One Key Mistake When Installing SQL Server

There’s one sure-fire way to set yourself and your applications up for failure when using SQL Server. I’ve seen all kinds of people do this.



It will cost you performance and create maintenance headaches down the road.



Let me explain what it is and why it causes trouble.



Hit next, next, next on the installer, accepting all the defaults, and leave it that way.



Racing through the installer accepting defaults will:


·         Put the core install and all the system and user databases on the same drive, the C drive. What else is on C? Yep, you got it. The operating system.


This creates a host of problems all by itself. Now OS patching will eat up space that your database install also will need to consume, putting you in danger of freezing the entire server when the C drive fills up.

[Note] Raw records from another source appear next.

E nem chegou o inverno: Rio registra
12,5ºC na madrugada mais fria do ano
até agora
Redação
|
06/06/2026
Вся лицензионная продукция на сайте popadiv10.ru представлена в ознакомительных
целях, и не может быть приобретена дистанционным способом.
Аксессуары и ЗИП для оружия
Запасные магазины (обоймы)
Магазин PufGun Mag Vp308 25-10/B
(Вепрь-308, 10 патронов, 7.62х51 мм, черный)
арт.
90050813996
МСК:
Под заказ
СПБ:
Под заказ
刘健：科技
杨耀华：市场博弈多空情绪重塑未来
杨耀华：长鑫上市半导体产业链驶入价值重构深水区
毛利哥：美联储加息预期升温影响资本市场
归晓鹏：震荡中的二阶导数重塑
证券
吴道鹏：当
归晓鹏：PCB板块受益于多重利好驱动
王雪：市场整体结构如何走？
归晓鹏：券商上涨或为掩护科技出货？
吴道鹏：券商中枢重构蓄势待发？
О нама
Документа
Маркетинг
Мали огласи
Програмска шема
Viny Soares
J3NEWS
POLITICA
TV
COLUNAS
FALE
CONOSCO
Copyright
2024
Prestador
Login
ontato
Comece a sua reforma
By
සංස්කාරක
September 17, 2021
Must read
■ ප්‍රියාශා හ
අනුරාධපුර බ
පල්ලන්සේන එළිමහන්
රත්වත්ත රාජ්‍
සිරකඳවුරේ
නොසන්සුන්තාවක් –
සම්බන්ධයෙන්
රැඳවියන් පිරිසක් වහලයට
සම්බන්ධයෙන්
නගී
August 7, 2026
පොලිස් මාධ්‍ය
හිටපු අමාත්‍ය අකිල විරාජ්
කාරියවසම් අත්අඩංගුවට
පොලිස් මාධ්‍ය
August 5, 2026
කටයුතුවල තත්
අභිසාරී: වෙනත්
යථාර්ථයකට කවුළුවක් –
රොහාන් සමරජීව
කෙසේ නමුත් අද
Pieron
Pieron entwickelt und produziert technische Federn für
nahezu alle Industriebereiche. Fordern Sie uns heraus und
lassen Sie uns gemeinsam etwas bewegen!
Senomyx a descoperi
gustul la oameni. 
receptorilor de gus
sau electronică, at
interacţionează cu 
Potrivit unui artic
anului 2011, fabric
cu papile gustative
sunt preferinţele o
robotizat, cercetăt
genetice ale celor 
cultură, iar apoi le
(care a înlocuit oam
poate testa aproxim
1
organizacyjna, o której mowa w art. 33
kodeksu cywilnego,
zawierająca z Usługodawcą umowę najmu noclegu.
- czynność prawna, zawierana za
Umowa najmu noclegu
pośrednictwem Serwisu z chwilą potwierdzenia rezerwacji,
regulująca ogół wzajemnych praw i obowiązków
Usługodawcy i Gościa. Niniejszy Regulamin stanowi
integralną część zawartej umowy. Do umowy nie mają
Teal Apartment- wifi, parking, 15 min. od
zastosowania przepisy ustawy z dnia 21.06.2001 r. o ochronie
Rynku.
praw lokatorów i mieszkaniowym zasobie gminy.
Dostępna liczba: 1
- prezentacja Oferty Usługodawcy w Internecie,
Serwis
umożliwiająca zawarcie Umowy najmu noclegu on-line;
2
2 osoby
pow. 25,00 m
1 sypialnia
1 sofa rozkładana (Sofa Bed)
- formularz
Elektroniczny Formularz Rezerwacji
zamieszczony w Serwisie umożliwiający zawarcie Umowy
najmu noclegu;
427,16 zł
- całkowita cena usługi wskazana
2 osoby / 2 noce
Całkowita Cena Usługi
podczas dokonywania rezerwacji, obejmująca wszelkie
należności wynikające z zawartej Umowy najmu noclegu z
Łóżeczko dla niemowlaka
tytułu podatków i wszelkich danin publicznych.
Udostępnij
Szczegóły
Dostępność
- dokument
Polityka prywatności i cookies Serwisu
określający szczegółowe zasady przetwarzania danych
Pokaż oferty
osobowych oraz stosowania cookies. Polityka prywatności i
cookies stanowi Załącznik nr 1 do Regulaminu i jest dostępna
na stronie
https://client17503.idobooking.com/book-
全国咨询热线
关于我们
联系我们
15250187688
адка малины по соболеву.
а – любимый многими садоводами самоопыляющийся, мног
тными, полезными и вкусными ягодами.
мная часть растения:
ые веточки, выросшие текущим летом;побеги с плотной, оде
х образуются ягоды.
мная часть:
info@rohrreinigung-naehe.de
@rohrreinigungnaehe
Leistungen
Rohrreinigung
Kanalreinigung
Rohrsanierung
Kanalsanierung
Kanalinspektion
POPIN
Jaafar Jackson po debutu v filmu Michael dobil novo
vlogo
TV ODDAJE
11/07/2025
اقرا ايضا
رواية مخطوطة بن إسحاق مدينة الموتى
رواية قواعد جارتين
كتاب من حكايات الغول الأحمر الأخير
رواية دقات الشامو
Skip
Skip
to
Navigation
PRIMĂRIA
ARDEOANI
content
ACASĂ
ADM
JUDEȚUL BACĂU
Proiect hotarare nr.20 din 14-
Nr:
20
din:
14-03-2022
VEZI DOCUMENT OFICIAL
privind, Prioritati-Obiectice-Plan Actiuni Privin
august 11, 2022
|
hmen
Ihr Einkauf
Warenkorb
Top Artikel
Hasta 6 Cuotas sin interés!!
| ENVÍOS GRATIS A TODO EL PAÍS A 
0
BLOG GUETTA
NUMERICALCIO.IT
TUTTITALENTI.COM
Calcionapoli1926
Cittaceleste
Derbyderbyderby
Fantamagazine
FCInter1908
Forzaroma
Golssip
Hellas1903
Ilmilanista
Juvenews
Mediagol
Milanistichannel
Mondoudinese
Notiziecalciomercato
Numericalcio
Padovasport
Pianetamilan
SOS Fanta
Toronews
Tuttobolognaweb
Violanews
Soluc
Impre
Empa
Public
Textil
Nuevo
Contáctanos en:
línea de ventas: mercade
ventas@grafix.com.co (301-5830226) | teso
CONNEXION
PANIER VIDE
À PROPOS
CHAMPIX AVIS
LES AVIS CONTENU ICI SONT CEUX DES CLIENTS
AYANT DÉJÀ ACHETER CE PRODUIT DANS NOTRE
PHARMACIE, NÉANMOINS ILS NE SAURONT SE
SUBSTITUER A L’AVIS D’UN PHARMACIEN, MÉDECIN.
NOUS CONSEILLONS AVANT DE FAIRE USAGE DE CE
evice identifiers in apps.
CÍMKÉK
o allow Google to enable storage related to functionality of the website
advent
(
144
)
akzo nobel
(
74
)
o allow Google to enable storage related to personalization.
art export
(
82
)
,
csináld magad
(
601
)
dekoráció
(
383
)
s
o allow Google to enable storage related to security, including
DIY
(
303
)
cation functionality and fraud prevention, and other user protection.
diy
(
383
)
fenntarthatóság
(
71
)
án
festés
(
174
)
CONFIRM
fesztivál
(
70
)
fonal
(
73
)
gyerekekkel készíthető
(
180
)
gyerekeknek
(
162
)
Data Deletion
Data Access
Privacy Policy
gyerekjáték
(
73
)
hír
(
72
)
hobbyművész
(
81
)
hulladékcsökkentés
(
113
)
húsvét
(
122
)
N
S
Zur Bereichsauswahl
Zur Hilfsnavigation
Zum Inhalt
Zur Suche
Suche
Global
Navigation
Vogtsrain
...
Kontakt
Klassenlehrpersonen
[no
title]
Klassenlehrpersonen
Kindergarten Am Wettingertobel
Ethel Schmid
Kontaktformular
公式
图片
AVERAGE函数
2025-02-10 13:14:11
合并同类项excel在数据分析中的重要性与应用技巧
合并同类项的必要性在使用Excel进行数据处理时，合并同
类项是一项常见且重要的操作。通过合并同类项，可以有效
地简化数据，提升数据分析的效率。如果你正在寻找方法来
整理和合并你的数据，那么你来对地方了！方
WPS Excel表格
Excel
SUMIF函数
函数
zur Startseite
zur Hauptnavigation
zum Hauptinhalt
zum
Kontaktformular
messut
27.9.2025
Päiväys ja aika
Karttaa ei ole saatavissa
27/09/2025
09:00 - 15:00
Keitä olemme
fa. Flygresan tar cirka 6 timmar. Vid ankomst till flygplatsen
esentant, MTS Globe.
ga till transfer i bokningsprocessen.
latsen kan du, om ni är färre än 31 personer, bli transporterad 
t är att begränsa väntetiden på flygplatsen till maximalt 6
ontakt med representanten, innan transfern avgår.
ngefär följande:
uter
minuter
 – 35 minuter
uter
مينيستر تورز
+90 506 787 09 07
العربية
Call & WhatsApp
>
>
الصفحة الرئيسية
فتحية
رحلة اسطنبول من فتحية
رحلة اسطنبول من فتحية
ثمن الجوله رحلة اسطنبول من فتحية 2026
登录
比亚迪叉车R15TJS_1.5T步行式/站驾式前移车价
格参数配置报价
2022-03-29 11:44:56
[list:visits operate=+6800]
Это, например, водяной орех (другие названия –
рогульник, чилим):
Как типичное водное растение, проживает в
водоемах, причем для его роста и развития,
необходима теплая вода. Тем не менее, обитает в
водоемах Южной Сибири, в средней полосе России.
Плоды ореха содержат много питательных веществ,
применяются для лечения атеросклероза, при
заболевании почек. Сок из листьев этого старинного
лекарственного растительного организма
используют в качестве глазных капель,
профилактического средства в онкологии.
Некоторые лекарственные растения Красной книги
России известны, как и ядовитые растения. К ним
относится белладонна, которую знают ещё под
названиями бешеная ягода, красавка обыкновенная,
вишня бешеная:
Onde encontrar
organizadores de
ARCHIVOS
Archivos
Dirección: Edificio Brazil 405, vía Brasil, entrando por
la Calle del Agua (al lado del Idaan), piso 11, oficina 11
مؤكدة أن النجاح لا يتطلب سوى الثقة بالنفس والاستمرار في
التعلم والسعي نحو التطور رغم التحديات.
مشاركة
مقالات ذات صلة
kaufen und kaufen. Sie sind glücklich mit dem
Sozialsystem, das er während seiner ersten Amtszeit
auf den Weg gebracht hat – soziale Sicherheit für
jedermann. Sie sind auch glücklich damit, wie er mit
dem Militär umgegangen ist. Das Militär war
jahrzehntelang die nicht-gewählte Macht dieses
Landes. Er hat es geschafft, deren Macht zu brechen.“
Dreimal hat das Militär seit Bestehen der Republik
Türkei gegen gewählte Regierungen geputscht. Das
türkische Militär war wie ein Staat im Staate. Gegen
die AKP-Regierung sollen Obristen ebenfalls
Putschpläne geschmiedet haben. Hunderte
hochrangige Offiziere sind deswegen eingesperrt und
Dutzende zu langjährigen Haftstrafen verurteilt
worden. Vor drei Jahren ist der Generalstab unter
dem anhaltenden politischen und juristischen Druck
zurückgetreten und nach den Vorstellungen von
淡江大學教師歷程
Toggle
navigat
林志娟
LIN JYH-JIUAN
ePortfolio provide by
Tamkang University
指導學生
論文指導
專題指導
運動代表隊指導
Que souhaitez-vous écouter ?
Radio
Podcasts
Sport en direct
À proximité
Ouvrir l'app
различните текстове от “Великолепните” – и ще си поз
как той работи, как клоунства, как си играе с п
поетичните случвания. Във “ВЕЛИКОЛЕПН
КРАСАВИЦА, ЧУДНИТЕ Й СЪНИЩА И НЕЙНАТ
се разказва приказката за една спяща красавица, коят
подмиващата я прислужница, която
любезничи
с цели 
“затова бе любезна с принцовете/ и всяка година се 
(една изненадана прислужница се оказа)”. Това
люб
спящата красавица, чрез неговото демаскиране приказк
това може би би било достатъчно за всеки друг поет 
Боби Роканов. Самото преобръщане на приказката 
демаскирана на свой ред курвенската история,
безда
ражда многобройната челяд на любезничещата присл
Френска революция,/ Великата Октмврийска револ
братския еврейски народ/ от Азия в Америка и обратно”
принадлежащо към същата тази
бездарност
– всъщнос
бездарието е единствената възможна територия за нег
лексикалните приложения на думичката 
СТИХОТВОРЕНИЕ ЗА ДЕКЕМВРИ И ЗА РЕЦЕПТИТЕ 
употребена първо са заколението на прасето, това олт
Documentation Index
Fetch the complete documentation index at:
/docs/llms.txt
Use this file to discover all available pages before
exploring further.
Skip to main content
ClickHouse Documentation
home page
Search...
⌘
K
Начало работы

You will be introducing IO contention between the OS and SQL Server and between the various types of IO that happen in SQL Server files, and you will be putting all that contention onto one disk. Want to slow… everything…down? Put it all on one disk. This is especially relevant for a point I make later about tempdb.


·         On older versions of SQL Server when you accept the defaults you end up with a SQL Server with a HUGE default setting for Max Server Memory. This can result in the OS and SQL Server fighting it out for RAM. This too will slow…everything…down. SQL Server may page out work it would have done in RAM to the disk. You could strangle the operating system by not leaving it enough RAM.



·         On older SQL Server versions, you end up with 1 tempdb file. You want to slow…everything…down? Leave that default on a multi-core system, especially a larger one, and watch page contention kill your tempdb performance because it can’t make allocations fast enough. Combine this with a busy workload on tempdb that is installed on the same drive with the user databases and the OS and that will seriously slow down your queries.



·         The “Next, next, next and you’re done” approach on older versions will leave you with MAXDOP set inappropriately at zero because it wasn’t until recently that the installer detected the number of CPUs and made a best practice recommendation in the install process. This very well could create performance problems around parallelism. Lower cost, small queries will go parallel and use all available cores when it isn’t truly necessary. Get enough of this happening and you will see slowness because of competing resources for parallelism for queries.



·         Some folks, when they “next, next, next” through the installer, check all the components for SQL Server and install everything because they figure they’ll put everything on there because they don’t really know what’s needed. Yes, people really do that. I’ve seen it and had the conversation about it with them after the fact. Well, that eats up resources on the machine for SQL Server services that you aren’t even going to use. This contributes to resource contention which, you guessed it – slows…everything…down.